First, she did not accept that a foreclosure of the downstream market to competitors could only be an abuse if it generated an economic gain on the part of the dominant undertaking. She referred to the European Commission’s interim measures decision in Irish Continental Group/ CCI Morlaix (mentioned above) in which CCI Morlaix did not itself operate in the downstream ferry services market.

Second, it was not necessary for the dominant undertaking to be active itself on the downstream market in order to benefit economically from downstream market activities. Luton airport derived substantial commercial and economic benefits from the terms of the concession agreement, through the fees based on a percentage of the revenue earned by the exclusive rights holder (and its minimum guaranteed sum related to the expected revenue to be generated for the concessionaire). Luton airport would therefore share in the revenue generated in the downstream market. It would also benefit insofar as the exclusivity would enable National Express to charge higher prices. Thus Luton airport was not a neutral provider of facilities, but had a commercial interest in the state of competition on the downstream market.


It might have been possible to categorise both the Purple Parking and Arriva v Luton Airport cases as a withdrawal of service from an existing customer. Purple Parking and Meteor Parking previously operated from the airport forecourts but were being relocated through Heathrow airport’s reorganisation, and Arriva previously operated the bus service concession from Luton airport to London Victoria coach station but lost the right to do so in the tender process which was itself the subject of the proceedings. However, the reasoning in both judgments referred to the principles of the essential facilities cases. Also, by reference to the Guidance on the Commission’s enforcement priorities, a distinction between disruption of previous supply and refusal to commence new supplies may not be crucial.

Both cases were focused on the uniqueness of the specific facilities to which access was in issue. In Arriva v Luton Airport, neither rail services from the airport nor coach services from Luton railway station were considered to affect the competitive position concerning the use of the facility in issue, Luton airport bus station, to operate coach services from the airport to central London. However, the two judgments involved to some extent a recharacterisation of the key issues in cases concerning refusals to provide access to a facility.These judgments appear, as a result, to enable a more flexible approach to abuse of dominance cases of this type, by reference to the concept of anticompetitive discrimination as between competing operators in the downstream market. This includes situations where the competing operators include the dominant entity’s own services, as in Purple Parking, or comprise independent operators, as in Arriva v Luton Airport.

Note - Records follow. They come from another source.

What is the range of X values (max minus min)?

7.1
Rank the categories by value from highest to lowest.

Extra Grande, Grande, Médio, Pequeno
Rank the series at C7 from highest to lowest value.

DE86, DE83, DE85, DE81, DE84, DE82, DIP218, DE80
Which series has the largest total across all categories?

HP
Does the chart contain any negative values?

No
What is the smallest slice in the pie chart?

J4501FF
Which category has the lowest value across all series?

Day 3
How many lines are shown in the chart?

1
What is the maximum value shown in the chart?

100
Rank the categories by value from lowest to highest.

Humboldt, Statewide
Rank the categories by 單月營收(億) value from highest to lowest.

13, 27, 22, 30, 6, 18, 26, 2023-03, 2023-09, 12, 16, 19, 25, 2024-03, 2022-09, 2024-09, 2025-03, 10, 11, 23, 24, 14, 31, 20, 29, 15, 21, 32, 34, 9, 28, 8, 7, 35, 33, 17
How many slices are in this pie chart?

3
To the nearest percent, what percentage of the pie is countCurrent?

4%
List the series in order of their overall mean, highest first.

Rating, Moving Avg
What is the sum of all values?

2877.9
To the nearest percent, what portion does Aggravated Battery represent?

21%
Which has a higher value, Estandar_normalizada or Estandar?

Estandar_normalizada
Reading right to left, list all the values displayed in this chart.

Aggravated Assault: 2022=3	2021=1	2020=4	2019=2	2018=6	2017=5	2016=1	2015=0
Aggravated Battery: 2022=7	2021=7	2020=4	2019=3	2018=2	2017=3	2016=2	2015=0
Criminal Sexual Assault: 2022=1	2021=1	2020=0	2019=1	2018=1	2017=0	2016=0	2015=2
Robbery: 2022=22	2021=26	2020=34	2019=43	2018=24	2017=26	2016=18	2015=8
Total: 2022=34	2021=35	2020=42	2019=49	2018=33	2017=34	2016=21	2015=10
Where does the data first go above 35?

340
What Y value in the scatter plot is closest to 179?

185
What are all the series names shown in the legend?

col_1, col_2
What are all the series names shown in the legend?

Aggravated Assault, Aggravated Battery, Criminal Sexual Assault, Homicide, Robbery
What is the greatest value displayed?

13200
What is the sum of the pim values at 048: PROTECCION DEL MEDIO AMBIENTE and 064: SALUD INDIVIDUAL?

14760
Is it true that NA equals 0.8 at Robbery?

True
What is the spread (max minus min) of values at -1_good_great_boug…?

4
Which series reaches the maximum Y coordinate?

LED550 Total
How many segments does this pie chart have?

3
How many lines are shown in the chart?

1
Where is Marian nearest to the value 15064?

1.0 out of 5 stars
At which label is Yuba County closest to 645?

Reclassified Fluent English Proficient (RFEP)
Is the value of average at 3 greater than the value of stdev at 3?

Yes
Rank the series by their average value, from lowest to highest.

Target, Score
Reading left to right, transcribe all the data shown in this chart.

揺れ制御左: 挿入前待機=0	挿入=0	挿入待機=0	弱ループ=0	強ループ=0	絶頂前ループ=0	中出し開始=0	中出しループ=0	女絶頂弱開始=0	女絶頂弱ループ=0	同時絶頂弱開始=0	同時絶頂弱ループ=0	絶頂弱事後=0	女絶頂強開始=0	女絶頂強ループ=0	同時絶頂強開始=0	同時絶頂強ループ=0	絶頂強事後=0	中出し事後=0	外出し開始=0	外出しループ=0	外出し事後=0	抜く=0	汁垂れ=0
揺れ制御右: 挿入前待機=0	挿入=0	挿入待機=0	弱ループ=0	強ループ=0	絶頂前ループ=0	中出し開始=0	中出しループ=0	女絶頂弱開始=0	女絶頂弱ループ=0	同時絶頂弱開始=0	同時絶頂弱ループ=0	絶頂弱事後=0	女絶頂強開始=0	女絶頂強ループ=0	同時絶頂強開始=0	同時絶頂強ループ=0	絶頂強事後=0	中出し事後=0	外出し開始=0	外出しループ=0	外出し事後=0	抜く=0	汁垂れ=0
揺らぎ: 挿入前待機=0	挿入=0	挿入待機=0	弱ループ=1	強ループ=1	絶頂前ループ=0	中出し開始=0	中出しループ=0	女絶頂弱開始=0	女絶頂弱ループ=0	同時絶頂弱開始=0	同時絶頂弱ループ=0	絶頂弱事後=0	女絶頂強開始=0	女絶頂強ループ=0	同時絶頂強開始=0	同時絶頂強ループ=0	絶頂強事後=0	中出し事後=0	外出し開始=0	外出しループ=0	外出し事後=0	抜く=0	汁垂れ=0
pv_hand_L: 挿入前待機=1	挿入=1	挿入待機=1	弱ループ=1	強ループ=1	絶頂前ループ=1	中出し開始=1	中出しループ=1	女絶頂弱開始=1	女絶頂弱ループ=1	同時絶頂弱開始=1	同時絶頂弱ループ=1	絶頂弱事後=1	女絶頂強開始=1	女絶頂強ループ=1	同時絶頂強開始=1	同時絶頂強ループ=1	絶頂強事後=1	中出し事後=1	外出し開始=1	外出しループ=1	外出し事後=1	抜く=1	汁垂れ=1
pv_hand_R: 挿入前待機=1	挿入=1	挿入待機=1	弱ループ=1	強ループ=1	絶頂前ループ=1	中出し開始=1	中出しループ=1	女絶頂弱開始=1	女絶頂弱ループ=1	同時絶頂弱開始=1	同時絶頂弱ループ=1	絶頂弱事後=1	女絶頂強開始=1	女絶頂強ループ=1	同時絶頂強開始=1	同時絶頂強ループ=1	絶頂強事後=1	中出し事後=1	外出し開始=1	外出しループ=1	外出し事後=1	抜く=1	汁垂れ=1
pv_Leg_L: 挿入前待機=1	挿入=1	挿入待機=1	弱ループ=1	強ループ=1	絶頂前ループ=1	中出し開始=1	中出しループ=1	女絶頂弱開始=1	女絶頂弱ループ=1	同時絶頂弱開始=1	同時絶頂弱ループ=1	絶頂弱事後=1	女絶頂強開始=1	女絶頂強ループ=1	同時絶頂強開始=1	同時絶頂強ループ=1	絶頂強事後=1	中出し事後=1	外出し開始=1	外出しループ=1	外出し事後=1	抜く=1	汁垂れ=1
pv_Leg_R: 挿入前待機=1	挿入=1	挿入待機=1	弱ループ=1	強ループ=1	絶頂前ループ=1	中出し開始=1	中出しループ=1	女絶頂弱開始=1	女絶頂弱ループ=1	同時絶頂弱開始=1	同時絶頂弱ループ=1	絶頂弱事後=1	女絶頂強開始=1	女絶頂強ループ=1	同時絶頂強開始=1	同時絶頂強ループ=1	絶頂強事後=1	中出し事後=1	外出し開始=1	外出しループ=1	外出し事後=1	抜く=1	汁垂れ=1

Arriva v Luton Airport makes clear that where the dominant entity has an economic or commercial interest in the downstream market activities through a share in the revenue generated from those activities, this is equivalent for the purposes of such cases to the dominant entity participating directly in the downstream market. These cases also show, or at least imply, that a dominant entity will generally not be able to resist a requirement under Chapter II of the 1998 Act to grant access to its facilities by reference to the fact that it owns those facilities, where it has not specifically invested in the particular property or where the facility in question is ancillary to the main purpose of the property or facility of which it is part.